Das Gesetz stellt für diese richterliche Ermessensentscheidung keine bindenden Richtlinien auf; die Entscheidung hängt vielmehr davon ab, ob die Veränderung offenbar (also eindeutig) vorteilhaft, bedenklich oder nachteilig ist; die Aufkündigung darf nicht aussichtslos sein
GZ 9 Ob 6/11i, 25.11.2011
OGH: Die Aufkündigung von Bestandverträgen mit Miteigentümern ist eine wichtige Veränderung iSd § 834 ABGB. Mangels Zustimmung sämtlicher Miteigentümer ist die Genehmigung des Außerstreitrichters nach § 835 ABGB erforderlich. Gegenstand der richterlichen Beschlussfassung nach § 835 ABGB ist die Frage, ob die wichtige Veränderung ohne Einschränkung oder unter Bedingungen (Sicherstellung) bewilligt oder überhaupt abgelehnt wird. Das Gesetz stellt für diese richterliche Ermessensentscheidung keine bindenden Richtlinien auf; die Entscheidung hängt vielmehr davon ab, ob die Veränderung offenbar (also eindeutig) vorteilhaft, bedenklich oder nachteilig ist. Ob dies der Fall ist, ist nach den Umständen des Einzelfalls und vom Standpunkt der Gesamtheit aller Miteigentümer und nicht allein von jenem des Mehrheitseigentümers aus zu beurteilen. Der Beschluss des Außerstreitrichters ist eine im Wesentlichen von Billigkeitserwägungen getragene Ermessensentscheidung. Der Außerstreitrichter hat auch die Entscheidung über die Genehmigung der Aufkündigung eines Minderheitseigentümers nach Ermessen danach zu fällen, ob die von der Mehrheit beschlossene (oder vorgesehene) Maßnahme offenbar vorteilhaft ist, zB wenn nach der Räumung (durch den beklagten Miteigentümer) bessere Verwendungsaussichten für das Objekt bestehen. Die Aufkündigung darf nicht aussichtslos sein. Zu einer aussichtslosen Maßnahme ist keine Ermächtigung zu erteilen.
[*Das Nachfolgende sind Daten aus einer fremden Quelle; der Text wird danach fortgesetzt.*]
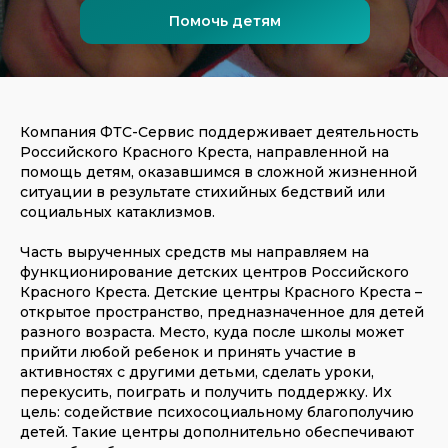
Помочь детям
Компания ФТС-Сервис поддерживает деятельность
Российского Красного Креста, направленной на
помощь детям, оказавшимся в сложной жизненной
ситуации в результате стихийных бедствий или
социальных катаклизмов.
Часть вырученных средств мы направляем на
функционирование детских центров Российского
Красного Креста. Детские центры Красного Креста –
открытое пространство, предназначенное для детей
разного возраста. Место, куда после школы может
прийти любой ребенок и принять участие в
активностях с другими детьми, сделать уроки,
перекусить, поиграть и получить поддержку. Их
цель: содействие психосоциальному благополучию
детей. Такие центры дополнительно обеспечивают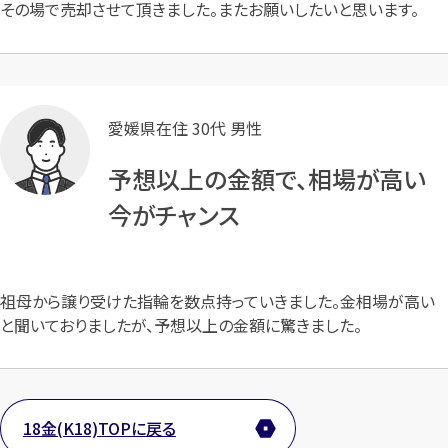
その場で売却させて頂きました。またお願いしたいと思います。
愛媛県在住 30代 男性
予想以上の金額で、相場が高い
今がチャンス
祖母から譲り受けた指輪を数点持っていきました。金相場が高い
と聞いておりましたが、予想以上の金額に驚きました。
18金(K18)TOPに戻る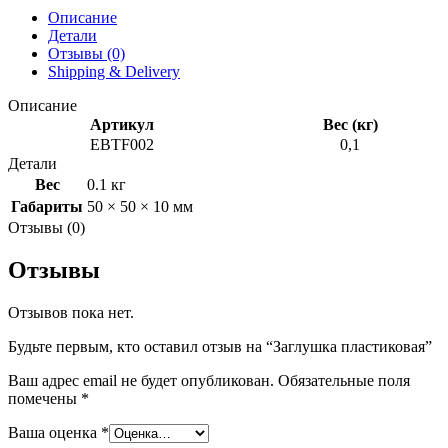
Описание
Детали
Отзывы (0)
Shipping & Delivery
Описание
Артикул
Вес (кг)
EBTF002
0,1
Детали
Вес
0.1 кг
Габариты
50 × 50 × 10 мм
Отзывы (0)
Отзывы
Отзывов пока нет.
Будьте первым, кто оставил отзыв на “Заглушка пластиковая”
Ваш адрес email не будет опубликован.
Обязательные поля
помечены
*
Ваша оценка
*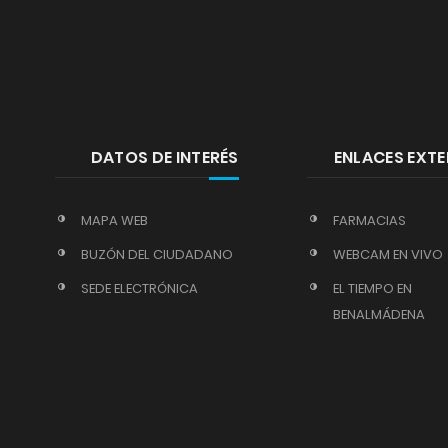
DATOS DE INTERÉS
ENLACES EXT
MAPA WEB
FARMACIAS
BUZÓN DEL CIUDADANO
WEBCAM EN VIVO
SEDE ELECTRÓNICA
EL TIEMPO EN
BENALMÁDENA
Die Parteien sind zwar unterschiedlicher Auffassung über die Erfolgsaussichten der von der Antragstellerin geplanten Aufkündigung. Eigentliches Streitthema sind hier aber nicht die Erfolgsaussichten der Aufkündigung, sondern die Frage, ob die geplante Aufkündigung für die Miteigentumsgemeinschaft in ihrer Gesamtheit eindeutig vorteilhaft ist. Der OGH verwies schon zu 5 Ob 8/09a darauf, dass die erfolgreiche Aufkündigung eines Mietvertrags mit einem (auch hier mangels gegenteiliger Anhaltspunkte) weder säumigen noch sonst vertragswidrig agierenden Miteigentümer nicht gleichsam automatisch mit einem Vorteil für die Miteigentumsgemeinschaft gleichgesetzt werden kann.
Die Vorteilhaftigkeit kann nur an konkreten Maßnahmen gemessen werden.